The next morning, we awoke to a rainy Paris sky. In my lifetime of traveling, I’d never before been so happy to see rain! The gray sky meant lower temperatures, and we happily set out for another museum (the Musée d’Art Moderne, then featuring an impressive exhibit of Chagall paintings) without the threat of soaring temperatures and a merciless sun.

But as the day progressed, things got a lot steamier, and we decided to leave Paris a day earlier than planned. We would pick up our rental car and head for Rouen one day sooner. After dinner on the Rue du Pot de Fer, a pedestrian street a few steps from the busy Rue Mouffetard, we walked back to our hotel, prepared to be unwilling mosquito-targets one more night.

By now, we were all covered with bites, and the torment of itching had begun. Applying hydrocortisone cream helped, but not nearly enough. Meredith bought a more powerful French ointment formulated to ease insect bites, so we tried that, too. But those Parisian bugs were potent, and we proceeded to scratch their bites for days. (The bites on our feet created a special torment. Encased in heavy-duty athletic shoes–the better to walk in, my dear–our feet were not only piping-hot but also covered with bites that never stopped itching!)

The next morning dawned sunny but cooler. Miraculous! Did we really want to leave Paris a day early? Taking advantage of the cooler air, we set out on foot for the Marais, by way of the bouquinistes along the Seine, the Ile de la Cité, and the Ile St-Louis. By the time we arrived at the Rue des Rosiers, where we consumed kosher panini, the sun had become more intense, and the air was growing hot.
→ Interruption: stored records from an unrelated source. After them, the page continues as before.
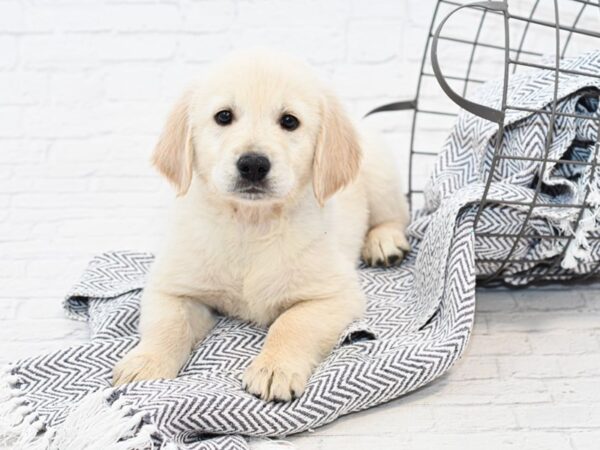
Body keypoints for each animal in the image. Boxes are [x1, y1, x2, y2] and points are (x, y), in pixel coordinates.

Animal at [112, 49, 410, 400]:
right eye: (223, 116)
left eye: (289, 121)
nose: (253, 164)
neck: (250, 224)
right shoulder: (172, 287)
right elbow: (168, 324)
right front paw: (146, 362)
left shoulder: (335, 294)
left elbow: (292, 323)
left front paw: (274, 368)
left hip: (381, 176)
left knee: (395, 215)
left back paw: (384, 243)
At the Musée Carnavalet, the displays of Parisian history and culture were fascinating, but the increasing heat and the enormous collection finally wore us down. Drained of energy, we spent the next hour sitting in the shade, zombie-like, in a small park just outside the museum.

Later, we walked to the Place des Vosges, where we sat for a while once again in the shade. The search for shade had become a rallying cry that resounded throughout the trip. “Shade!” I would shout, and the rest of our little group would hurry after me to reach the nearest patch of shade.

After another excellent dinner on the Rue du Pot de Fer, enjoying the sensory delights of a delicious breeze, I wondered whether we were right to leave Paris one day early. But the next morning, the sun was blazing with a vengeance, and all of us were grateful to pile into our rented Peugeot and head north to Normandy, where cooler temperatures awaited–or so we hoped!